Frühzeitiges Auftauchen des dritten Teils
Die Zusammenfassung des dritten Berichtteils, welcher sich mit den Gegenmaßnahmen beschäftigt, ist allerdings durch Dritte vorzeitig zugänglich gemacht worden.
"Die Initiative dazu ging von Scientist Rebellion aus",
erläutert Wissenschaftsjournalist Volker Mrasek im Dlf.
"Das ist nach eigener Aussage eine Gruppe von Aktivisten aus der Wissenschaft, die sagen ‚Wir haben den absoluten Klimanotstand und Gegenmaßnahmen dulden keinerlei Aufschub mehr’."
Man könne also nicht warten, bis die Regierungen den dritten Teil des neuen Weltklimareports absegnen und dieser erst im Frühjahr 2022 erscheine.
Ein weiterer Grund sei sicher, so Mrasek, dass der dritte Teil bei offizieller Veröffentlichung erst Monate nach dem nächsten Weltklimagipfel im November vorliegen würde.
Eine der Kernaussagen des dritten Teils besagt, dass der globale CO2-Ausstoß spätestens 2024 seinen Höhepunkt erreicht haben muss.
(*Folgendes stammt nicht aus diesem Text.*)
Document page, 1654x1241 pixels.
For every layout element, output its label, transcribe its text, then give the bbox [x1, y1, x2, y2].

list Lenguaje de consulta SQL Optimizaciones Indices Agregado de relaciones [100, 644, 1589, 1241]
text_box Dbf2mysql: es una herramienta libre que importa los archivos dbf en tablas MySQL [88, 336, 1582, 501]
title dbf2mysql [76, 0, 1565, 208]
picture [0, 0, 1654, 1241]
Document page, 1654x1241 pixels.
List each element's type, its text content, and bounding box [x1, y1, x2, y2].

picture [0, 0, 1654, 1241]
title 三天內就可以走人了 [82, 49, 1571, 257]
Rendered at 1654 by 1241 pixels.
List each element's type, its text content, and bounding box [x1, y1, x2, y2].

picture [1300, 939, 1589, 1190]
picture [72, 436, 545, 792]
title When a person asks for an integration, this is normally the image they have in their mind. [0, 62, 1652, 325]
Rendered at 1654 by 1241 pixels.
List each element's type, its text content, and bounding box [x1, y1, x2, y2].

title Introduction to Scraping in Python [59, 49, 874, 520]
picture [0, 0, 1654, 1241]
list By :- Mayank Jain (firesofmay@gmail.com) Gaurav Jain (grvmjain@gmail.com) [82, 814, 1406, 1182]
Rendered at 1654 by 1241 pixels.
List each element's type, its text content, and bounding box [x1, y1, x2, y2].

Nur so ist es laut IPCC noch möglich, die globale Erwärmung "wahrscheinlich" auf zwei Grad zu begrenzen. Mrasek: "Das heißt, es bleiben jetzt endgültig nur noch drei Jahre Zeit, um die Kehrtwende bei den Treibhausgasemissionen einzuleiten – sonst wird man sich von den Zielen aus dem Pariser Klimaschutzvertrag verabschieden müssen."
Um diese Ziele noch zu erreichen, seien "fundamentale Transformationen in allen Sektoren" nötig, besagt die Zusammenfassung.
Eine weitere Kernaussage ist die, dass deutlich zu wenig Geld in den Klimaschutz fließe. Investitionen in Maßnahmen zur Emissionsminderung sind der geleakten Zusammenfassung zufolge um den Faktor fünf zu klein, wenn das Zwei-Grad-Ziel erreicht werden soll. Eigentlich wäre demnach die fünffache Summe notwendig.
Bei der Frage, wer den größten Anteil an den Emissionen trägt, spricht der dritte Teil eine deutliche Sprache: Die reichsten Menschen verursachen demnach zehnmal mehr Treibhausgasemissionen als die Ärmsten. Genauer sagen die Zahlen: Die reichsten zehn Prozent der Weltbevölkerung sind für rund 40 Prozent der globalen Emissionen verantwortlich, die ärmsten zehn Prozent aber für rund vier Prozent.
Noch deutlicher klafft die Schere beim Fliegen: Das reichste obere Prozent (1%) der Weltbevölkerung ist laut Zusammenfassung für die Hälfte der Luftverkehrsemissionen verantwortlich.